Saved data entries
***
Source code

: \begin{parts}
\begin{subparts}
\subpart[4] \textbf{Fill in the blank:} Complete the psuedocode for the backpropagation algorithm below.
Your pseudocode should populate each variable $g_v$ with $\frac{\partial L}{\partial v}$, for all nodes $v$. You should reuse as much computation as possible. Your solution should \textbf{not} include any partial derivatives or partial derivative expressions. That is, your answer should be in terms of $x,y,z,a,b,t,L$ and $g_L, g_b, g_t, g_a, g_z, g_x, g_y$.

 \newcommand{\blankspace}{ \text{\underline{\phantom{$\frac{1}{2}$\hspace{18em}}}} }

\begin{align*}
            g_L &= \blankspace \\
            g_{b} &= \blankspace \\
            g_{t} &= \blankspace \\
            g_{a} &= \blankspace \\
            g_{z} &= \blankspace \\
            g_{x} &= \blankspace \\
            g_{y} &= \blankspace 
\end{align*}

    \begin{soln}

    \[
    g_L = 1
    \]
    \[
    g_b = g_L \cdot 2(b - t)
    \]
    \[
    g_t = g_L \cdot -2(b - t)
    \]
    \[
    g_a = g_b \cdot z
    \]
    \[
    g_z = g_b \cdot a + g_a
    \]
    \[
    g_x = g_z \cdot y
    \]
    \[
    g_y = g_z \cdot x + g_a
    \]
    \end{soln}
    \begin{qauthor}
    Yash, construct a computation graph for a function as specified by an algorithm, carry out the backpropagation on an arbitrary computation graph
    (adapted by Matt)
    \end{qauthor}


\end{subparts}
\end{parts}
***
_Work to complete_. Output the records in full, keeping them exactly as they are.

_Completed task_.
Source code

: \begin{parts}
\begin{subparts}
\subpart[4] \textbf{Fill in the blank:} Complete the psuedocode for the backpropagation algorithm below.
Your pseudocode should populate each variable $g_v$ with $\frac{\partial L}{\partial v}$, for all nodes $v$. You should reuse as much computation as possible. Your solution should \textbf{not} include any partial derivatives or partial derivative expressions. That is, your answer should be in terms of $x,y,z,a,b,t,L$ and $g_L, g_b, g_t, g_a, g_z, g_x, g_y$.

 \newcommand{\blankspace}{ \text{\underline{\phantom{$\frac{1}{2}$\hspace{18em}}}} }

\begin{align*}
            g_L &= \blankspace \\
            g_{b} &= \blankspace \\
            g_{t} &= \blankspace \\
            g_{a} &= \blankspace \\
            g_{z} &= \blankspace \\
            g_{x} &= \blankspace \\
            g_{y} &= \blankspace 
\end{align*}

    \begin{soln}

    \[
    g_L = 1
    \]
    \[
    g_b = g_L \cdot 2(b - t)
    \]
    \[
    g_t = g_L \cdot -2(b - t)
    \]
    \[
    g_a = g_b \cdot z
    \]
    \[
    g_z = g_b \cdot a + g_a
    \]
    \[
    g_x = g_z \cdot y
    \]
    \[
    g_y = g_z \cdot x + g_a
    \]
    \end{soln}
    \begin{qauthor}
    Yash, construct a computation graph for a function as specified by an algorithm, carry out the backpropagation on an arbitrary computation graph
    (adapted by Matt)
    \end{qauthor}


\end{subparts}
\end{parts}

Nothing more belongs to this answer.